* _DOCUMENT SEGMENT_:
[Start of Attachment]

I18n (was Re: [Koha-devel] From the Kaitiaki)

Mon Sep 16 10:14:14 CEST 2002

On Mon, 16 Sep 2002, Pat Eyler wrote:
> On Sat, 14 Sep 2002, Ambrose Li wrote:
> > The library I work with is also in such a situation; we have
> > books in Chinese and English, plus a few French books. And a lot
> > of books are in both Chinese and English (Chinese and English
> > titles and/or content).
> >
> > I thought New Zealand also have multilingual collections; how is
> > Koha handling such collections in New Zealand?
>
> I think that this is one of the areas where Koha can begin to shine.  It
> will take some work to get there though.  Are there any m17n/i18n/l10n
> gurus out there who want to start thinking about what we need to do to get
> there?

	I'm not an i18n guru by any means, but I do have books in English,
French, German, and Russian. I can think of a number of issues to think
about:

	- If I look up a French book, it'd be nice to have the author and
title appear in proper French, with all of the accents in the right
places.
	- A multi-lingual book might have titles in several languages,
e.g., "English-Russian Dictionary" also has the title "Anglo-russkiy
slovar'" (except that the latter would be rendered in cyrillic, which I
won't do in email). It should be possible to search for either one.
	- For that matter, a book might have several variants of the title
in multiple languages. Terry Pratchett's "The Colour of Magic" is
published in the US as "The Color of Magic."
	- A book might have only one title (say, in French), but the
librarian who's looking it up doesn't know how to enter accents and
whatnot. (Plus, the accents aren't always present: in "A la recherche du
temps perdu", there would normally be an accent over the A, but it's
capitalized, so there's no accent. German allows you to write "ue" instead
of u-with-an-umlaut. Librarians shouldn't need to know these subtleties.
	- Even if a book has only one title, the librarian might want to
search for it in English, i.e., search for the literal string "slovar"
instead of the cyrillic string that's rendered as "slovar'" in ASCII.

	Here's one possible solution: come up with a notation to specify
the language and encoding of a (sub)string, e.g.:
	=|<language>|<character-set>|<string>|=
Thus, one could have
	A critical analysis of =|es|iso8859-1|Don Quixote|=
and some similar notation for indicating variant (but equivalent) forms of
a title:
	=|en_GB|iso8859-1|The colour of magic|=
	=|en_US|iso8859-1|The color of magic|=
(Obviously, this can be used for authors, notes, etc., and not just
titles.)

[End of Attachment]

* _DATA EXCERPTS_:

[Start of Attachment]

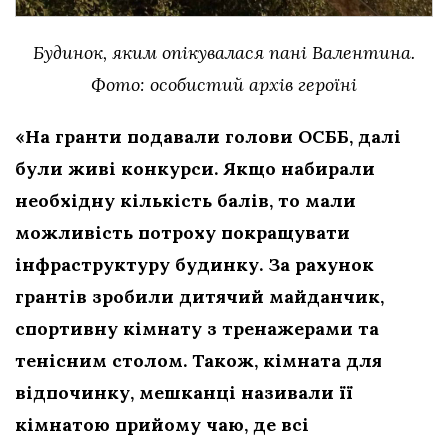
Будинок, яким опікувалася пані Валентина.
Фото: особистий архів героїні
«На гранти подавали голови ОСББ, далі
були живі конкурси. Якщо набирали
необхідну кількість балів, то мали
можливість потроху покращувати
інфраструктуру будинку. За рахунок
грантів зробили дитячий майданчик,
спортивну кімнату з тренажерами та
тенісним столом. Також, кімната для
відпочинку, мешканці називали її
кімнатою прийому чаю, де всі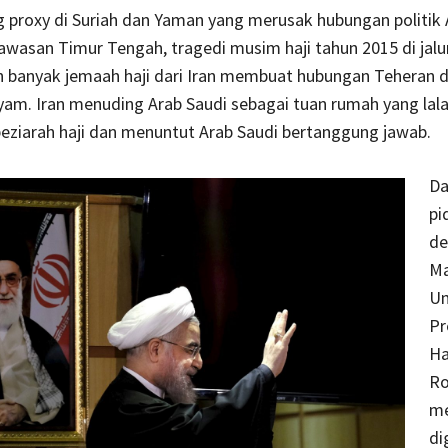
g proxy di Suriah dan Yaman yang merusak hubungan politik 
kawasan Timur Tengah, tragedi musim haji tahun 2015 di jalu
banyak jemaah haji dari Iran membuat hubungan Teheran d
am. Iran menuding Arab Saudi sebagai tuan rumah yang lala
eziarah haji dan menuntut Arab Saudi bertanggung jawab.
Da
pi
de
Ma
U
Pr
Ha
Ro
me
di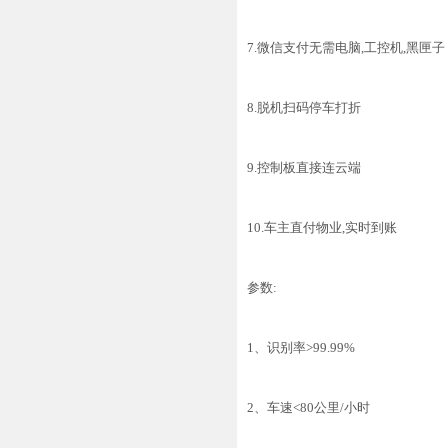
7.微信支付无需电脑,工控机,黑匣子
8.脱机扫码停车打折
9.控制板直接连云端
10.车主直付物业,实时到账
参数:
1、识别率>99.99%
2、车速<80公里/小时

[End of Attachment]

* _JOB_: In the mailing-list message on internationalization, which book is cited as having a different title in its US edition, and what is that US title?

* _RESPONSE FOR THIS EXERCISE_: Terry Pratchett's "The Colour of Magic," published in the US as "The Color of Magic."